Sie haben einen hohen Anspruch auf Unterstützung durch uns alle Steuerzahler, dass sie möglichst bald wieder einen Arbeitsplatz finden. Die Agentur für Arbeit muss alles tun, die Arbeitsuchenden zu vermitteln, der Staat muss auch für diejenigen die Rahmenbedingungen verbessern, die arbeiten könnten, aber z. B. kleinere Kinder betreuen müssen. Einen Anspruch auf die Aufrechterhaltung eines unterschiedlichen Lebensunterhaltes aus Steuergeldern (das ist nämlich das neue ALG II) gibt es hingegen nicht. Warum auch sollten die kleine Verkäuferin, die Krankenschwester, der Busfahrer oder der Briefzusteller dem arbeitslosen Manager und seiner Familie den gewohnten Lebensstandard finanzieren? Auch er bekommt also – bei Bedürftigkeit - den „normalen“ Satz ALG II, genauso wie der arbeitslose Busfahrer oder die Krankenschwester. Was passiert jetzt aber bei den Gemeinden?

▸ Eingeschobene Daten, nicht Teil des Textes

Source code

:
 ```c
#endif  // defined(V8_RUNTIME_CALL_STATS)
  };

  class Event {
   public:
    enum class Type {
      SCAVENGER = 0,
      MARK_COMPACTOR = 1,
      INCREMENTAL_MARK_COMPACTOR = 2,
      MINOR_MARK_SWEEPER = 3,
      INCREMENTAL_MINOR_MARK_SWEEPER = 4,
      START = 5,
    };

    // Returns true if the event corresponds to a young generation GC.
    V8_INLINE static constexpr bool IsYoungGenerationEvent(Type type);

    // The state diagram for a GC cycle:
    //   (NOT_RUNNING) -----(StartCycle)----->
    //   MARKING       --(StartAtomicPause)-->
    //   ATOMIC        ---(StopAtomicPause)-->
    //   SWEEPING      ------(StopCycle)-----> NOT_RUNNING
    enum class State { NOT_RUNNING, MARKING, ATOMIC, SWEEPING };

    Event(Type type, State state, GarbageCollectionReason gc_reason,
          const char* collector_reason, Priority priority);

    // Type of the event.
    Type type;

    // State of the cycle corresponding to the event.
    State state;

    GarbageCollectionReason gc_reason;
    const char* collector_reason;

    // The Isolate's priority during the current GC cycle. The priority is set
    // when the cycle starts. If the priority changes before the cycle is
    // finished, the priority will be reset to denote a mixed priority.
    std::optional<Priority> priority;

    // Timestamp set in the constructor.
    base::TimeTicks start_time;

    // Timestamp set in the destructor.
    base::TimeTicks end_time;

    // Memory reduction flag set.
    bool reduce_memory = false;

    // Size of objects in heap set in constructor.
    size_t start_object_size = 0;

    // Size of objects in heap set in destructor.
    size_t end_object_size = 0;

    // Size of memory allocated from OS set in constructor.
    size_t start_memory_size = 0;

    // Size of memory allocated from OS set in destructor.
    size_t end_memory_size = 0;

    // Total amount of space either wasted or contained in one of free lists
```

Sie müssen nicht mehr die Sozialhilfe zahlen für all die Langzeitarbeitslosen, die keine Ansprüche mehr gegenüber dem Arbeitsamt hatten. Alle arbeitsfähigen Personen – und dazu gehört auch die allein erziehende Mutter, die Anspruch auf einen Kindergartenplatz hat – beziehen zukünftig das „ALG II“ aus Bundesmitteln. Die Kommunen sind also entsprechend entlastet. Und zwar konjunkturunabhängig, was ganz wichtig ist. Arbeitslosigkeit ist eine Konjunkturfrage und dieses Risiko liegt zukünftig nicht mehr bei den Kommunen, sondern beim Bund. Eine Überprüfung dieser Entlastung im Frühjahr 2005 garantiert den Gemeinden, dass das vom Bund zugesagte Entlastungsvolumen auch bei ihnen ankommen soll. ABER: Da der Bund den Gemeinden laut Verfassung nie direkt Geld zukommen lassen kann, muss das auf dem Umweg über die Länder geschehen. Niedersachsen kann dabei, wenn die Kommunen nicht aufpassen, ganz schön etwas für seine Töpfe abzwacken. Da der Bund ein Entlastungsvolumen von 3.5 Mrd. Euro garantiert hat, ist es also immens wichtig, dass die Kommunen ihre tatsächlichen Einsparungen auch berechnen. Das geht.

Liebe Kommunalpolitiker und Kommunalpolitikerinnen: lasst Euch bitte nicht erzählen, das ginge alles nicht. Wenn es so wäre, hätten Länder und kommunale Spitzenverbände eine solche Garantie nie akzeptiert.